No primeiro trimestre do ano, a Oi alcançou 70,8 milhões de Unidades Geradoras de Receitas (UGRs), com crescimento de 7,2% em relação a igual período de 2011. O aumento representa 4,8 milhões de UGRs registradas a mais pela companhia em 12 meses. Deste total, 44,1 milhões estão no segmento de Mobilidade Pessoal, 17,9 milhões no Residencial e 8,1 milhões no Empresarial/Corporativo, além de 757 mil telefones públicos.

O Ebitda (lucro antes de despesas financeiras, impostos, depreciações e amortizações) foi de R$ 2,012 bilhões, contra R$ 1,99 bilhão no primeiro trimestre de 2011 e R$ 1,84 bilhão no quarto trimestre do ano passado. A margem Ebitda, de 29,6%, também ficou acima do patamar registrado tanto no mesmo período (28,6%, no primeiro trimestre de 2011) quanto no último trimestre do ano passado (26,4%). Esse resultado é fruto primordialmente de uma maior eficiência em custos e despesas operacionais. O resultado alcançado reforça a confiança da Oi em atingir as metas do Plano Estratégico de longo prazo, divulgadas no Oi Investor Day, evento realizado em abril no Rio de Janeiro e em Nova York.

Residencial: Desaceleração da queda da telefonia fixa e aceleração do crescimento de banda larga e TV paga contribuem para a estabilidade da base, revertendo tendência histórica de queda.

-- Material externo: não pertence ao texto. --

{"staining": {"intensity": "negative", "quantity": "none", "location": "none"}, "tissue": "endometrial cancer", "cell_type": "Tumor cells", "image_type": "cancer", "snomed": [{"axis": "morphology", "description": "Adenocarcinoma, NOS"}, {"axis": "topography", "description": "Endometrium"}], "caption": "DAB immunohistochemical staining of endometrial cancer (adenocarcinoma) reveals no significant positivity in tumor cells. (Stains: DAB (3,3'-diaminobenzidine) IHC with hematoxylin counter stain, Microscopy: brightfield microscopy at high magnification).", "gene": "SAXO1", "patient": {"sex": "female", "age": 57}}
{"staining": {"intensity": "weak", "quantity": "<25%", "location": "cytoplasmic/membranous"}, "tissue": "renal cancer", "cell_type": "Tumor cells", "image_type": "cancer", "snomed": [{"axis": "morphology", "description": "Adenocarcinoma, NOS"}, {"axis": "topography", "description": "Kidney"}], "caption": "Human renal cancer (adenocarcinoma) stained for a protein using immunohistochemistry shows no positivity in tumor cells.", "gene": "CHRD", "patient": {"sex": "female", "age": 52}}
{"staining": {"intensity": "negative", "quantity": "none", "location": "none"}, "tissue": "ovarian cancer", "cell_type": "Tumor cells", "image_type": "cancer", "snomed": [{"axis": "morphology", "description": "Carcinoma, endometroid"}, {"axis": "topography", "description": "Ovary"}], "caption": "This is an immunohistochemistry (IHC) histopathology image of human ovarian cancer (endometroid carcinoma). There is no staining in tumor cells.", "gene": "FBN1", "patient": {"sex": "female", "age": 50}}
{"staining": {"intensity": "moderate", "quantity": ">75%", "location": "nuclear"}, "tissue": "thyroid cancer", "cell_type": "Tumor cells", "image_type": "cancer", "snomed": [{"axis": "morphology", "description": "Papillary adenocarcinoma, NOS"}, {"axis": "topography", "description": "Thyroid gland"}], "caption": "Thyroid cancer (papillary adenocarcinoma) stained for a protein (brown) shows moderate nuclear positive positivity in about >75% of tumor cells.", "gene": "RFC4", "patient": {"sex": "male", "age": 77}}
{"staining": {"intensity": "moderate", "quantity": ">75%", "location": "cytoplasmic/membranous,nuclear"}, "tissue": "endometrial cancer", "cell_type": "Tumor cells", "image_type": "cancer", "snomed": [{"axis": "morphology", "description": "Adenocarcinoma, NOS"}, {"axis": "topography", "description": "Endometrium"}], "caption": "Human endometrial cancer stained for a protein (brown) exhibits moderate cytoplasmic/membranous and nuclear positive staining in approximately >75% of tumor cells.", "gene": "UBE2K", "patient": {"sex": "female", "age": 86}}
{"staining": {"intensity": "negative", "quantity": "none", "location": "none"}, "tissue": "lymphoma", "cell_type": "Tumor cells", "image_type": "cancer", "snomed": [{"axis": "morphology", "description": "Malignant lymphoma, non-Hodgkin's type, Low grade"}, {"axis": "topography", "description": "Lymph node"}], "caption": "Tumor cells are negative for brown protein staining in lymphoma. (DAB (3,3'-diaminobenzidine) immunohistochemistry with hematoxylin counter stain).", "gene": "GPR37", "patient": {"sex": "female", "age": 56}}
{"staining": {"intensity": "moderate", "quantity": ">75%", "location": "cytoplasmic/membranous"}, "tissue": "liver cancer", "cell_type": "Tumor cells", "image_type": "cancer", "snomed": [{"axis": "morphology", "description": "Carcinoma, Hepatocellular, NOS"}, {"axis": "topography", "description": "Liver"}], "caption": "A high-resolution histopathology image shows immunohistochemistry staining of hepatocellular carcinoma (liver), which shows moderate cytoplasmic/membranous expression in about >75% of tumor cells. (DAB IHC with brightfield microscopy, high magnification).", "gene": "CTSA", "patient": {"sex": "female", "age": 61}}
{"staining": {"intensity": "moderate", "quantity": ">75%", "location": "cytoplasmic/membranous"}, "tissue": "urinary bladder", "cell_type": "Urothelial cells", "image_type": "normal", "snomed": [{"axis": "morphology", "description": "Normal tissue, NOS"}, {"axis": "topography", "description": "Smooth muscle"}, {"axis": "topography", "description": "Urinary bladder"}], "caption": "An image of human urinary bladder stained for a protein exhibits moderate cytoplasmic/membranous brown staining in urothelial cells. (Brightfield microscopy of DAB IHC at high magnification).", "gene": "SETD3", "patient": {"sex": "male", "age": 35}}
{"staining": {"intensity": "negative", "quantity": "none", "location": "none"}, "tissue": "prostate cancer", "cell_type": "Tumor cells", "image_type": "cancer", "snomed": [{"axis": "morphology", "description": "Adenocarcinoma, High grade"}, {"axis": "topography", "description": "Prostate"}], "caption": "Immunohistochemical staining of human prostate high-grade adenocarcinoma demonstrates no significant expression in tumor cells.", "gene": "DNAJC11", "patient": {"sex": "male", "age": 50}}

A estratégia de fidelização dos usuários de telefonia fixa residencial e a oferta de planos convergentes resultaram na aceleração do crescimento de banda larga fixa (Oi Velox) e TV por assinatura (Oi TV), além da desaceleração da queda da telefonia fixa. Este movimento assegurou a manutenção de 17,9 milhões de UGRs no segmento Residencial na comparação do primeiro trimestre deste ano em relação ao trimestre passado.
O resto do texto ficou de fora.